One of the health effects that CDC is closely watching and working to understand relates to COVID-19 and the heart. Heart conditions associated with COVID-19 include inflammation and damage to the heart muscle itself, known as myocarditis, or inflammation of the covering of the heart, known as pericarditis. These conditions can occur by themselves or in combination. Heart damage may be an important part of severe disease and death from COVID-19, especially in older people with underlying illness. Heart damage like this might also explain some frequently reported long-term symptoms like shortness of breath, chest pain, and heart palpitations.
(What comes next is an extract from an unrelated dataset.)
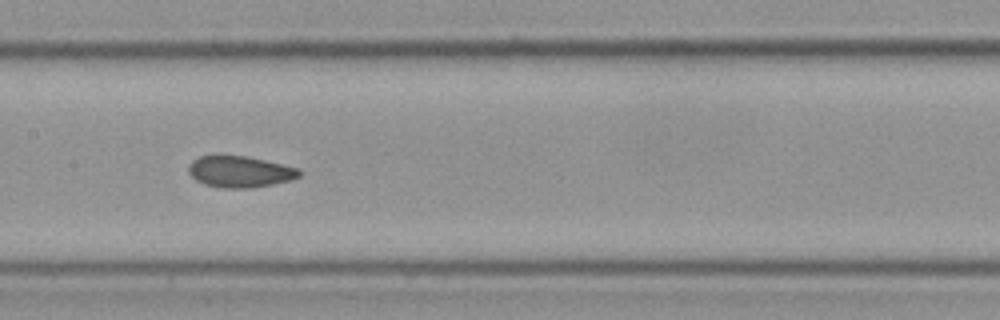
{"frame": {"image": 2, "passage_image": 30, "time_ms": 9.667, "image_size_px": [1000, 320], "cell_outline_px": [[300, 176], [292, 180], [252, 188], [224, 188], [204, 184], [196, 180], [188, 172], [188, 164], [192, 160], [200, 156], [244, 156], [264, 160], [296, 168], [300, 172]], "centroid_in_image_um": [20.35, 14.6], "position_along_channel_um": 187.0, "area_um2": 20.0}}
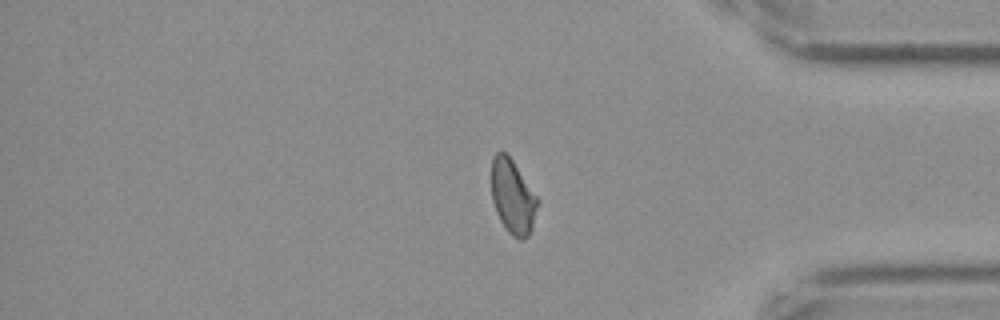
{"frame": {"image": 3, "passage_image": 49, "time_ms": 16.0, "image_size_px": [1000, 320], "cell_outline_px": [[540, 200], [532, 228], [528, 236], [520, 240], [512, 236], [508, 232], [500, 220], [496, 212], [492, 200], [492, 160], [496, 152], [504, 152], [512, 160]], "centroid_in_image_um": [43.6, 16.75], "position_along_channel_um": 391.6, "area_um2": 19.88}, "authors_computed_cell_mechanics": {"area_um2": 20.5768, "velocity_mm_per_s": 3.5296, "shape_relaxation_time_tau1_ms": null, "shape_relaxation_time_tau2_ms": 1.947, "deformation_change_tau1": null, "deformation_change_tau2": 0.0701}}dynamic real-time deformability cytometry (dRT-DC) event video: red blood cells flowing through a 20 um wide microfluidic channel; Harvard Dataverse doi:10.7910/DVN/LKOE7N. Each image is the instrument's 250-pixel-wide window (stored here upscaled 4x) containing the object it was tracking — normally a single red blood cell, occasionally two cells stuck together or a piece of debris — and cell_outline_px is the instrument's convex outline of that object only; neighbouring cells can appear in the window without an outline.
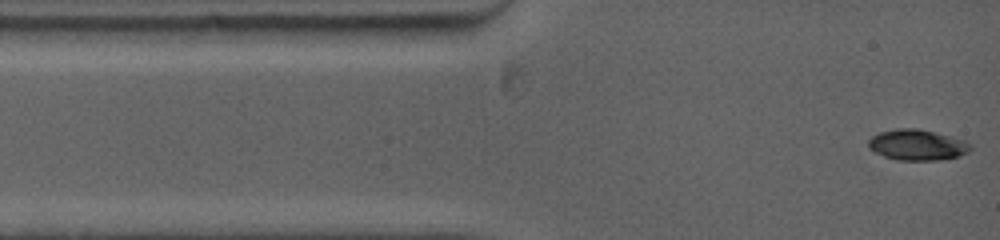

The risk of heart damage may not be limited to older and middle-aged adults. For example, young adults with COVID-19, including athletes, can also suffer from myocarditis. Severe heart damage has occurred in young, healthy people, but is rare. There may be more cases of mild effects of COVID-19 on the heart that can be diagnosed with special imaging tests, including in younger people with mild or minimal symptoms; however, the long-term significance of these mild effects on the heart are unknown. CDC will continue to assess and provide updates as new data emerge.
The best strategies for preventing COVID-19 infection in youth and adults are to wear a mask in public places, stay at least 6 feet away from other people, frequently wash your hands, and avoid crowds and confined or poorly ventilated spaces.